Wednesday, February 7, 2007

Measurements and Statistics for Stovers

The Berkeley Darfur stove development experience, comparing the efficiency of different designs, indicates that the noise in the measurements of the fuel use will make the clear demonstration of improvements in efficiency difficult – even with a very good testing method (designed just to reduce measurement uncertainties) a difference of 30% in performance between two tests (with different designs and/or cooks) may not be enough to show improvement. The statistical aspects of implementation are non-trivial and deserve plenty of attention, and good data retention practices.

In manufacturing we often have the need to compare two “populations” to see if there is a difference – say because the products are made on two different injection molding machines, are made during different shifts or at different factories, or because we are bringing out a new design. Here is how we go through the process, with just enough statistics to do the job:

  • Develop a test – which is a carefully written procedure and a testing station – that seeks to minimize test to test variation, measuring the right things and using what we know about the product’s end application to make the test robust and reliable. For a stove we know that the start up phase is awkward so the test must be long enough to reduce the impact of this, and we know that losses from the pot due to evaporation are a problem because this changes from test to test. So we might decide that boiling more liters of water (a typical cooking surrogate – at this phase there may be no need to duplicate actual cooking, since that test comes later) for a longer time will reduce test-to-test variation. The test should be designed to most easily highlight the differences between a good product and a worse one, so extreme conditions may be considered – in the case of a stove perhaps a consistent wind is used (if this is a realistic condition) since this has been show to differentiate similar stoves.
  • Analyze the test itself - a test is not good enough if there are too many variables impacting the results We must try hard to make sure that the differences between tests are due only to random variations, such as weather conditions, slight operator differences, random construction variations between stoves, etc.
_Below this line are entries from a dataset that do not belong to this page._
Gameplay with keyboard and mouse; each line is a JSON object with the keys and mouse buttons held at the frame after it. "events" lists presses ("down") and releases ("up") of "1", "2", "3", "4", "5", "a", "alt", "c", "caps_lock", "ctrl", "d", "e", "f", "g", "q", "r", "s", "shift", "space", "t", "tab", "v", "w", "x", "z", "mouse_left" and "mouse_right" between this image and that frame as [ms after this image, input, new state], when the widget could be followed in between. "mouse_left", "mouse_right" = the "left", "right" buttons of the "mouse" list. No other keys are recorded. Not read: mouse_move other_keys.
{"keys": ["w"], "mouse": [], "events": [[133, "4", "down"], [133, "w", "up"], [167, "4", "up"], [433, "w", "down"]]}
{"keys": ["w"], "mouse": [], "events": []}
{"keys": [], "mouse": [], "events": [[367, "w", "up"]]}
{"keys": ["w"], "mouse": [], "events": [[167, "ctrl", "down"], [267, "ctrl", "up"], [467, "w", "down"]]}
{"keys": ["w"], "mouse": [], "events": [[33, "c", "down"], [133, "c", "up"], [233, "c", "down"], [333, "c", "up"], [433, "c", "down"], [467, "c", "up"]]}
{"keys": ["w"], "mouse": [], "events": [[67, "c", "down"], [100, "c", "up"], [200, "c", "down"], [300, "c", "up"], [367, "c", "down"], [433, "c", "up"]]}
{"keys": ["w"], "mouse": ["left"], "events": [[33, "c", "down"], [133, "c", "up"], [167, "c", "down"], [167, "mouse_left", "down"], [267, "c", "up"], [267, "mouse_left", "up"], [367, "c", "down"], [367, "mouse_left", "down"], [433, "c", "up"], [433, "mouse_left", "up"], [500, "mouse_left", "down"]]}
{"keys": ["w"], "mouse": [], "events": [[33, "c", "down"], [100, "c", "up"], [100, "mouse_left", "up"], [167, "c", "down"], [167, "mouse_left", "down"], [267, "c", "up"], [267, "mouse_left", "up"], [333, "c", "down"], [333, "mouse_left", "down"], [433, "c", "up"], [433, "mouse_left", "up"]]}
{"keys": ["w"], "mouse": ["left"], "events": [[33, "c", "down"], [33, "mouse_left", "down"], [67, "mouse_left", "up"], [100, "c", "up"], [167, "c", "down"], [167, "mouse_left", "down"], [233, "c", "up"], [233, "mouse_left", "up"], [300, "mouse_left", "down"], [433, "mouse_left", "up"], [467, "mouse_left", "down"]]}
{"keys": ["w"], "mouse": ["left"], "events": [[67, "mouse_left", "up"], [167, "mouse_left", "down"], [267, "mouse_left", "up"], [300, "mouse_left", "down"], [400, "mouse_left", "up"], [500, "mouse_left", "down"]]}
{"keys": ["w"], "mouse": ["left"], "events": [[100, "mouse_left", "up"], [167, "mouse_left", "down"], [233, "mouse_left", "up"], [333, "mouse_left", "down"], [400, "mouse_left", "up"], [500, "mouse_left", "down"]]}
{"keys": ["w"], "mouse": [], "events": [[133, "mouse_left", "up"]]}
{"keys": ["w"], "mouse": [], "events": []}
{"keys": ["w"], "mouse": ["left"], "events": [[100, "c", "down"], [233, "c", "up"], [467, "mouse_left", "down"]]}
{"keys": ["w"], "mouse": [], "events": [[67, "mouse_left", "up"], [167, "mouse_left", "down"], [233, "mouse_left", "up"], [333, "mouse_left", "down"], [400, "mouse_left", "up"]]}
Systematic variations might include gross differences between manufacturing shops, poorly trained operators, or changes in construction materials – these are things that we are testing for (lapse in quality) so the test itself should eliminate their impacts as much as possible… In statistics we say that the test results should follow a “normal distribution” (also called Gaussian http://en.wikipedia.org/wiki/Normal_distribution), so that the variable that is being tested for – say the fuel consumption used for a specific task, such as boiling 5 liters of water for 45 minutes - has a central value that defines an average, and a bell shape due to the random fluctuations about this mean. There are many other types of population distributions (bimodal, etc.), but the normal distribution is the one that allows us to use the mean and standard deviation (and other traditional statistical tools) to describe its mathematical properties. In Excel you use the "frequency distribution" function to separate all your data points (each one is a value for fuel consumption from an individual test) into small ranges (or "bins") and then you plot the range values against the number of test results in each bin (just like in the figure). If it doesn't look like this figure then your testing method needs work for it to be reliable.
  • Demonstrate that the testing process is “well behaved” – the basic tool used is the “gauge R and R analysis” – examining how repeatability (the same person, testing over and over) and reproducibility (different people testing) affect the outcome of controlled testing. For this test with a particular stove, several cooks perform the same task several times each, then these results (say time to boil or amount of wood used) are put into a special spreadsheet to mathematically determine how much of the observed variation (ideally there should be none – it is the same stove after all) is due to the testing method and stove, and how much is due to the differences between the techniques of each cook. It’s a challenge, but this kind of approach – technical without being obsessive – may be the way that engineers can help most; in this manner new stove designs and implementation approaches can be clearly shown to be effective and funding agencies can feel that they can invest with confidence that they will get results and people will be helped. Until then, we will only be able to make crude wishful projections about what the potential impact of a project will be – and this is not good enough. More detail on R&R measurements (from NIST) at http://www.itl.nist.gov/div898/handbook/mpc/section4/mpc4.htm but remember that you just have to plug your measurement results into a spreadsheet and the conclusions fall out.
  • Improve the testing if necessary – if the distribution is not normal, or the gauge R&R results are too large (i.e. we can’t reasonably tell if one stove is better than another, even though one should be) then the test must be modified. Examples of changes might be a clearer written procedure, better operator training, or actual test changes (such as narrowing the allowable temperature range in a simmer test or using a longer boil time, to reduce startup/transient effects or brief operator errors). Remember, a poor test wastes time – it may make more testing necessary (so that results can be averaged) or require superfluous testing (like continual testing of the control stove). The goal is the minimum testing that demonstrates the smallest difference between dissimilar stoves. The results of each individual test must be trustworthy, so that the results are as clear as they can be. The R&R method is well worth the effort – in the case of a 3x3 evaluation (3 operators test the same stove 3 times each – done just one time, just to evaluate the test procedure) it may take 1 day for the R&R but it cuts the new stove testing time in half (because the control stove no longer needs to be tested every time) for the rest of the program life! And regular R&R testing at different locations (such as at Khartoum and Nyala and the IDP camps) eliminates uncertainty about place-to-place testing variations – a real worry when testing is geographically distributed and can only be lightly supervised.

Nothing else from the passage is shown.